Мия Велизарова
Путеводная звезда II. Темное зеркало
Пролог
Несколько минут до рассвета – бесценные мгновения тишины и покоя. Никто не суетится, не сыплет бесчисленными приказами, один сумасбродней другого. Болтовня служанок-сплетниц, грубый хохот и пошлые шутки охотников, бренчание посуды на кухне – боже милостивый…
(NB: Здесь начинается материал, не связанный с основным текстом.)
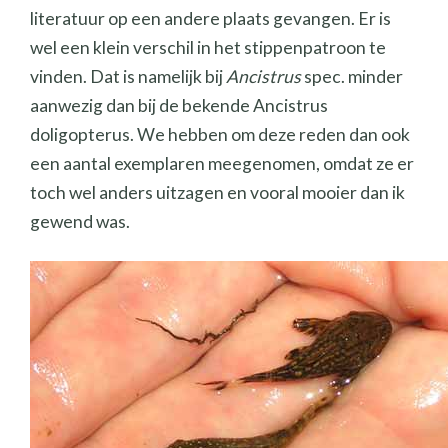
literatuur op een andere plaats gevangen. Er is
wel een klein verschil in het stippenpatroon te
vinden. Dat is namelijk bij
Ancistrus
spec. minder
aanwezig dan bij de bekende Ancistrus
doligopterus. We hebben om deze reden dan ook
een aantal exemplaren meegenomen, omdat ze er
toch wel anders uitzagen en vooral mooier dan ik
gewend was.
Фафнир вдохнул, пробуя на вкус пахнущую росой свежесть. Несколько дней подряд шел дождь, его дыхание еще чувствовалось в прохладной тени. Но сегодняшний день обещал быть ясным. Мягкое солнце приятно ласкало кожу, золотистой радугой играло на ресницах. Он мог бы, конечно, остановить время – заставить его тянуться прозрачным медом не день, и не два, а скажем, целую неделю. Но что толку, если в конце все равно придется окунуться в суматошную придворную жизнь? Уж лучше, как говориться, пить горькое лекарство залпом. Благо в монотонной череде будней в кои-то веки забрезжил долгожданный просвет. Только бы не сорвалось – придворный маг по привычке затеребил вставленный в петлицу позолоченный листик клевера, на удачу. Слишком долго он лелеял, взращивал свою затею, сейчас даже неосторожная мысль может все испортить.
Где-то скрипнула дверь – что за ранняя пташка? Фафнир поморщился. Сейчас пойдут ахи-охи, опрокинутые ведра, ночные г… гхм. Притвориться, что ли, невидимым от греха подальше?
Да еще и вышел он как был, в старом халате, накинутом на исподнее. Не приведи показаться в таком виде служанкам – у этих желание почесать язычок пересиливало даже страх заработать в подарок осиное жало в верхнюю губу, или покрытую жабьими пятнами кожу.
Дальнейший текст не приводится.